TASK:
Reproduce the records below, renaming "scientific name" to "species" wherever it occurs and leaving every other line untouched.

GIVEN RECORDS:
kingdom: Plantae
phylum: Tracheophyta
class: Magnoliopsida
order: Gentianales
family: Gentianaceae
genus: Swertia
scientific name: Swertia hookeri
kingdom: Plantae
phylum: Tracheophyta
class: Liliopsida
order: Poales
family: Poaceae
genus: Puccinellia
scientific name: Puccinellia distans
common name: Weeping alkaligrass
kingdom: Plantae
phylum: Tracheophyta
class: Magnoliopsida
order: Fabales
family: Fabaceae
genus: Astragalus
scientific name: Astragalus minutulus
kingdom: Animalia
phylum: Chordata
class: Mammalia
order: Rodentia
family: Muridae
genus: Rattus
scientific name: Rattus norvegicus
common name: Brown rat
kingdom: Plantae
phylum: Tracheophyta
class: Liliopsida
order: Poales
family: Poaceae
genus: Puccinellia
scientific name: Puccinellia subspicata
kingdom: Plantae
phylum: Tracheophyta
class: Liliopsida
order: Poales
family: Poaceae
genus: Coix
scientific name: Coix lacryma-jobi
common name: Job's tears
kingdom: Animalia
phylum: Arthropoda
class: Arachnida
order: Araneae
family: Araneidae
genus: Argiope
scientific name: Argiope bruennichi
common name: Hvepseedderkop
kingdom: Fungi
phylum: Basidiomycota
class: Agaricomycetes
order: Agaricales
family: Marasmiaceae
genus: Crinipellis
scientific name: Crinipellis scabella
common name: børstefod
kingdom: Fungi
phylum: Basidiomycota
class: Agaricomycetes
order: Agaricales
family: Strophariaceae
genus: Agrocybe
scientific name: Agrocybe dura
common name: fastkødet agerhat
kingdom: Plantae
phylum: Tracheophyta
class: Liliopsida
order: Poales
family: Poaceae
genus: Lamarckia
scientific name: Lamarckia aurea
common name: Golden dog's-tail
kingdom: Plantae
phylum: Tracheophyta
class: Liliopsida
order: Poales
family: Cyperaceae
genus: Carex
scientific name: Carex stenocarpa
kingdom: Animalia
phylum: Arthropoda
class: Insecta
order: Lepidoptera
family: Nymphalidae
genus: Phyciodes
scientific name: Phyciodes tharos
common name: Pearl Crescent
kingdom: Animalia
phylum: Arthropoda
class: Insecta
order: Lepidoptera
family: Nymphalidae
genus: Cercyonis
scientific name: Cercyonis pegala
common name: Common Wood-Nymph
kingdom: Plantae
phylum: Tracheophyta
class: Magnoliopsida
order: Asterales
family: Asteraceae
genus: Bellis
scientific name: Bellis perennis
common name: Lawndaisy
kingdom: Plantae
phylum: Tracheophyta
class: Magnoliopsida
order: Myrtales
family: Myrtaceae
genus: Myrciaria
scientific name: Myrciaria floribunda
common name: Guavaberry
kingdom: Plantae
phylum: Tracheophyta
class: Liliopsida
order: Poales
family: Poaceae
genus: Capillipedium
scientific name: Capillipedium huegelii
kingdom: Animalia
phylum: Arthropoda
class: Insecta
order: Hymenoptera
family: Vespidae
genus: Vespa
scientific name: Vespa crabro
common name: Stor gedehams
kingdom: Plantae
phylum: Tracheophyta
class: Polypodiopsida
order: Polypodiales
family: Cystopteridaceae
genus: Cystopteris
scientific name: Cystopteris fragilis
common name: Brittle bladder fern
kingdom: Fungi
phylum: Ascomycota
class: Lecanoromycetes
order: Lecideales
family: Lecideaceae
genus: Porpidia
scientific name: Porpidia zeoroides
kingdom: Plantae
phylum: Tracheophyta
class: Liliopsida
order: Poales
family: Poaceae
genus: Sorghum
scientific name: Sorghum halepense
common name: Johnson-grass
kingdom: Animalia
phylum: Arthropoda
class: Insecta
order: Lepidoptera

OUTPUT FOR THIS EXERCISE:
kingdom: Plantae
phylum: Tracheophyta
class: Magnoliopsida
order: Gentianales
family: Gentianaceae
genus: Swertia
species: Swertia hookeri
kingdom: Plantae
phylum: Tracheophyta
class: Liliopsida
order: Poales
family: Poaceae
genus: Puccinellia
species: Puccinellia distans
common name: Weeping alkaligrass
kingdom: Plantae
phylum: Tracheophyta
class: Magnoliopsida
order: Fabales
family: Fabaceae
genus: Astragalus
species: Astragalus minutulus
kingdom: Animalia
phylum: Chordata
class: Mammalia
order: Rodentia
family: Muridae
genus: Rattus
species: Rattus norvegicus
common name: Brown rat
kingdom: Plantae
phylum: Tracheophyta
class: Liliopsida
order: Poales
family: Poaceae
genus: Puccinellia
species: Puccinellia subspicata
kingdom: Plantae
phylum: Tracheophyta
class: Liliopsida
order: Poales
family: Poaceae
genus: Coix
species: Coix lacryma-jobi
common name: Job's tears
kingdom: Animalia
phylum: Arthropoda
class: Arachnida
order: Araneae
family: Araneidae
genus: Argiope
species: Argiope bruennichi
common name: Hvepseedderkop
kingdom: Fungi
phylum: Basidiomycota
class: Agaricomycetes
order: Agaricales
family: Marasmiaceae
genus: Crinipellis
species: Crinipellis scabella
common name: børstefod
kingdom: Fungi
phylum: Basidiomycota
class: Agaricomycetes
order: Agaricales
family: Strophariaceae
genus: Agrocybe
species: Agrocybe dura
common name: fastkødet agerhat
kingdom: Plantae
phylum: Tracheophyta
class: Liliopsida
order: Poales
family: Poaceae
genus: Lamarckia
species: Lamarckia aurea
common name: Golden dog's-tail
kingdom: Plantae
phylum: Tracheophyta
class: Liliopsida
order: Poales
family: Cyperaceae
genus: Carex
species: Carex stenocarpa
kingdom: Animalia
phylum: Arthropoda
class: Insecta
order: Lepidoptera
family: Nymphalidae
genus: Phyciodes
species: Phyciodes tharos
common name: Pearl Crescent
kingdom: Animalia
phylum: Arthropoda
class: Insecta
order: Lepidoptera
family: Nymphalidae
genus: Cercyonis
species: Cercyonis pegala
common name: Common Wood-Nymph
kingdom: Plantae
phylum: Tracheophyta
class: Magnoliopsida
order: Asterales
family: Asteraceae
genus: Bellis
species: Bellis perennis
common name: Lawndaisy
kingdom: Plantae
phylum: Tracheophyta
class: Magnoliopsida
order: Myrtales
family: Myrtaceae
genus: Myrciaria
species: Myrciaria floribunda
common name: Guavaberry
kingdom: Plantae
phylum: Tracheophyta
class: Liliopsida
order: Poales
family: Poaceae
genus: Capillipedium
species: Capillipedium huegelii
kingdom: Animalia
phylum: Arthropoda
class: Insecta
order: Hymenoptera
family: Vespidae
genus: Vespa
species: Vespa crabro
common name: Stor gedehams
kingdom: Plantae
phylum: Tracheophyta
class: Polypodiopsida
order: Polypodiales
family: Cystopteridaceae
genus: Cystopteris
species: Cystopteris fragilis
common name: Brittle bladder fern
kingdom: Fungi
phylum: Ascomycota
class: Lecanoromycetes
order: Lecideales
family: Lecideaceae
genus: Porpidia
species: Porpidia zeoroides
kingdom: Plantae
phylum: Tracheophyta
class: Liliopsida
order: Poales
family: Poaceae
genus: Sorghum
species: Sorghum halepense
common name: Johnson-grass
kingdom: Animalia
phylum: Arthropoda
class: Insecta
order: Lepidoptera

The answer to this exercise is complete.